● **ACTIVITY 1**: Using the wellbore isolation claims, decide whether each statement agrees with the text: (a) In claim 29, the particulate filter is located on the passageway. (b) In claim 30, the check valve allows reverse flow. (c) In claim 27, the passageway comprises a shunt tube. Answer yes or no for each and quote the deciding words.

● **SUPPLIED TEXT**:

*** Block opens ***

24. The device of claim 22 wherein the passageway extends through
the upper and lower packer heads and communicates between the
exterior of the first and second segments of the tubular body
member and the interior of the bladder.
25. The device of claim 17 wherein the passageway enables
communication between the exterior of the first segment of the
tubular body member and the interior of the bladder.
26. The device of claim 17 further comprising a third segment of
the tubular body member wherein the passageway enables
communication between the exterior of the first and third segments
with the interior of the bladder.
27. The device of claim 17 wherein the passageway comprises a shunt
tube.
28. The device of claim 17 wherein the passage way comprises an
alternative channel.
29. A wellbore isolation tool comprising: a tubular body having a
longitudinal bore therethrough and an exterior; an expandable
bladder attached to the tubular body; a passageway providing
communication between the expandable bladder and the exterior of
the tubular body; a particulate filter communicably coupled to the
expandable bladder and located on the passageway; and wherein the
passageway allows a gravel laden slurry to be filtered by the
particulate filter thereby producing an inflating fluid which
enters and expands the expandable bladder.
30. The wellbore isolation tool of claim 29 wherein the passageway
comprises a check valve that restricts reverse flow.
31. The wellbore isolation tool of claim 31 wherein the bladder has
an upper end and a lower end, and both the upper end and the lower
end are connected to the tubular body.
32. The wellbore isolation tool of claim 29 wherein the passageway
comprises a shunt tube.
33. The wellbore isolation tool of claim 29 wherein the passage way
comprises an alternative channel.

*** Block closes ***

[Text transcribed from pages]
*** Block opens ***

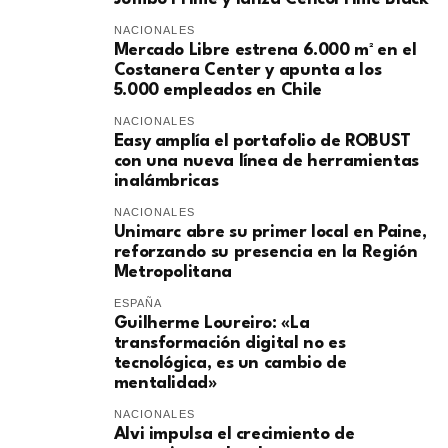
NACIONALES
Mercado Libre estrena 6.000 m² en el
Costanera Center y apunta a los
5.000 empleados en Chile
NACIONALES
Easy amplía el portafolio de ROBUST
con una nueva línea de herramientas
inalámbricas
NACIONALES
Unimarc abre su primer local en Paine,
reforzando su presencia en la Región
Metropolitana
ESPAÑA
Guilherme Loureiro: «La
transformación digital no es
tecnológica, es un cambio de
mentalidad»
NACIONALES
Alvi impulsa el crecimiento de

*** Block closes ***

● **ACTIVITY 2**: Rewrite the transcribed page text in the records with "NACIONALES" changed to "LOCALES" everywhere it appears, leaving all else the same. Don't include the pictures.

● **RESPONSE AREA 1**:
(a) Yes: "a particulate filter communicably coupled to the expandable bladder and located on the passageway"
(b) No: "the passageway comprises a check valve that restricts reverse flow"
(c) Yes: "wherein the passageway comprises a shunt tube"

● **RESPONSE AREA 2**:
LOCALES
Mercado Libre estrena 6.000 m² en el
Costanera Center y apunta a los
5.000 empleados en Chile
LOCALES
Easy amplía el portafolio de ROBUST
con una nueva línea de herramientas
inalámbricas
LOCALES
Unimarc abre su primer local en Paine,
reforzando su presencia en la Región
Metropolitana
ESPAÑA
Guilherme Loureiro: «La
transformación digital no es
tecnológica, es un cambio de
mentalidad»
LOCALES
Alvi impulsa el crecimiento de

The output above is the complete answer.